Se aqui a lógica é oferecer uma certa perspectiva de ingenuidade para essa articulação, no mundo concreto a lógica é justamente a oposta. Aliás, toda e qualquer forma de ingenuidade deve ser suspensa para que qualquer responsabilização seja feita e aplicada com o devido rigor. De toda forma, “Wallace & Gromit: Avengança” arquiteta sua estrutura entre a possibilidade de dialogar com o público infantil e pequenos traços que permitem aos adultos compreenderem piadas e referências de forma distinta, e essa habilidade não é tão simples de se fazer quando o ponto cômico é a característica britânica, de um humor crítico e ácido, com uma fisicalidade, aqui muitas vezes compreendida como sinuosos movimentos de objetos e personagens, que, apesar de estimular algum grau lúdico em suas “performances”, fixa-se como uma representação direta da própria base narrativa. Não por acaso, o filme não perde seu ritmo em nenhum momento, seja em qual eixo “dramático” está se desenvolvendo a história, pois a diretriz é formular uma espécie de sketch que funciona dentro da trama, mas que é capaz de ser reconhecida como um momento específico e particular. Esse talvez seja o refino do humor britânico: sua capacidade de transitar com tamanha organicidade entre blocos praticamente isolados e a versatilidade para retomar a trama principal com uma fluência realmente invejável, algo que os demais projetos industriais norte-americanos encontram tanta dificuldade em fazer.
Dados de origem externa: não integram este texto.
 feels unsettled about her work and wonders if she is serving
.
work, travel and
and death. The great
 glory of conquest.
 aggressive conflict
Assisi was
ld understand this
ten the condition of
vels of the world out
Assim, é compreensível o reconhecimento da franquia ao longo dos anos e sua indicação ao Oscar 2025, mas o filme não possui características que o distinguem tanto dos demais longas que conseguiram grande repercussão com o passar do tempo, sendo apenas mais um ponto dessa sequência que possui bons momentos, mas não consegue se distanciar dos outros títulos “Wallace & Gromit”.

Embora continue a ser uma expressão da singularidade do humor britânico, é interessante notar como a franquia mantém sua relevância ao longo do tempo, adaptando-se aos desafios contemporâneos sem perder sua essência. O filme se aproveita da nostalgia dos fãs e da sofisticação do stop-motion, uma técnica que, embora desafiadora, contribui para uma sensação de autenticidade e detalhamento visual que os métodos de animação digital não conseguem reproduzir com a mesma intensidade. A obra explicita, assim, uma espécie de resistência à “industrialização” da animação, mantendo o apelo artesanal e, por consequência, a sensação de que algo genuíno está sendo entregue ao público.

Ao mesmo tempo, no contexto atual de transformações tecnológicas e culturais, Wallace & Gromit: Avengança” também toca em questões mais amplas sobre a relação entre os humanos e suas “inovações”. O uso dos robôs no filme como ferramentas para o mal, quando re-configurados, pode ser visto como uma crítica sutil às consequências não previstas de tecnologias que são colocadas no mercado sem a devida reflexão sobre seu impacto social e ético, e por figuras questionáveis da contemporaneidade. Assim, o bom filme não é capaz de alcançar destaques maiores.